Hayoun Kwon: It wasn't easy at first: it took time, we had to build trust. Most of the work actually happened around a dinner we shared: it turned into a two hour interview, that we summarized into around ten minutes. As for how the story unfolds, we integrated it with the cartography. It's an interactive project: we invite the user to progress deeper and deeper into the DMZ as the story is told. It feels personal, secretive. We are part of the soldier mind, we enter the DMZ as part of his patrol mission into the deepest end of the forest.

I think it works because the story carries a real personal truth.

There’s really a lot of dramatic tension going on. I find it very interesting, how you deliver this in an immersive and interactive story, without the usual tricks of early VR, such as the sensory overloads, direct eyes contacts, and the likes. What do you think is required for this dramatization to work in VR?  How did you manage that in DMZ?

Hayoun Kwon: First of all I think it works because the story carries a real personal truth. That's what gives it an undeniable dramatic weight. Moreover, we have a lot of previous experience in filmmaking: we knew how to use the light, the sound, various camera movements... Not all of our previous experience crossed over but there were similarities. I think this adds a lot to the project.

There’s a another point I want to address, and I apologise in advance because we will somewhat spoil the ending. Would you tell us about the final part, in your own words?

Hayoun Kwon: In the end, the soldier tells us that he always dreamt of seeing that border disappearing, but that if it did happen one day, by one way or another, he'd lose something. A part of his life. Then came to me the idea of showing the disappearance of the DMZ in the most radical way, an explosion. This is impossible in reality, but not in a work of art: in here, the explosion is like fireworks. There's something joyous to it.

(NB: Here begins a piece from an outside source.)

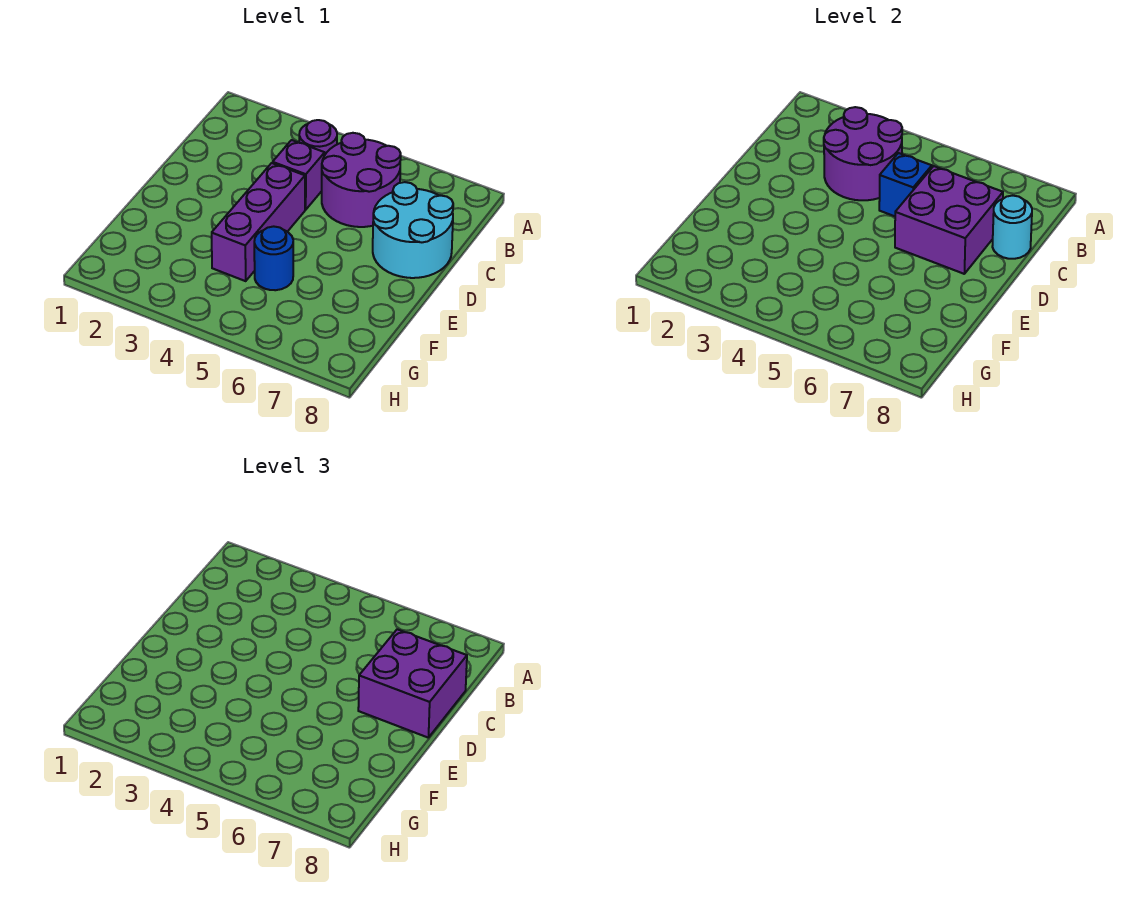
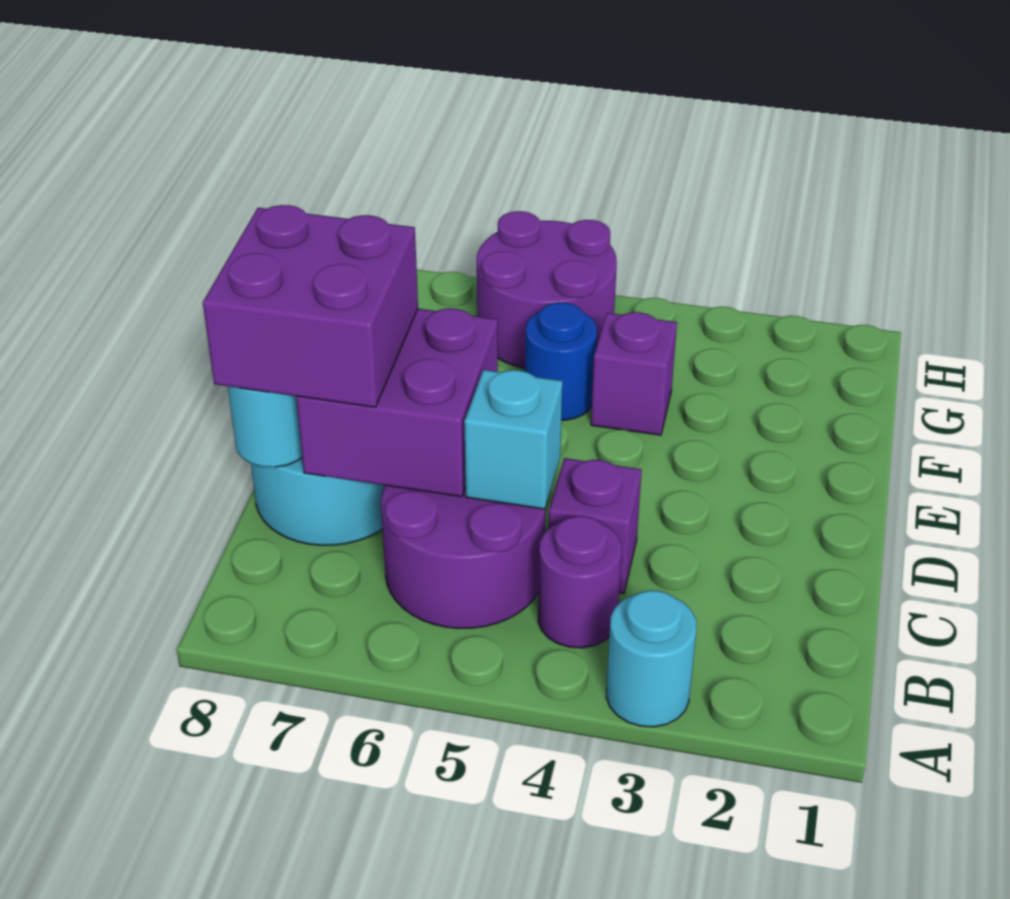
none -> cyan round brick A3 level 1
purple round brick B3:C4 level 2 -> purple round brick G5:H6 level 1
blue brick C5 level 2 -> cyan brick C5 level 2
purple brick D4:F4 level 1 -> purple brick F4 level 1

At the same time you talk about land mines at length in the project, and the fact that they can easily go off. Do you think that the explosion of one or a few could trigger such a vast explosion?

Hayoun Kwon: Not one of this magnitude, I don't think so. The zones with unexploded ordnance are known, and even though we don't know where the mines are, we know they are widely spread, so an explosion would stop eventually. That's why this explosion is purely fictional, and therefore somewhat exhilarating fun.

The idea that this border, which is an important work topic for you, would vanish under a natural explosion, that’s a narrative idea that I call speculation or fabulation, as in “What would happen if…the improbable happen”? How was that idea perceived in South Korea, where you showed it?

I was afraid of people’s reaction, but the fact that this was part of a personal story, that it is a sort of personal tale, this actually made it okay.

Hayoun Kwon: I'll admit I was very apprehensive. My previous works were not very well received, because they all carried a critical outlook on South Korea. In this case, I literally blow up the DMZ! You have to know that today, there's a project to turn parts of the DMZ into a natural reserve, so it is really something to preserve. The image of destruction is so intense I was afraid of people's reaction, but the fact that this was part of a personal story, that it is a sort of personal tale, this actually made it okay. It was something of a relief.

Is there anything else you’d like to say about DMZ?

Hayoun Kwon: It's an experience that lasts around twenty minutes, which is relatively long for VR. For us this was a challenge: to proposed an experience perhaps longer than usual, which engage you at a deeper level.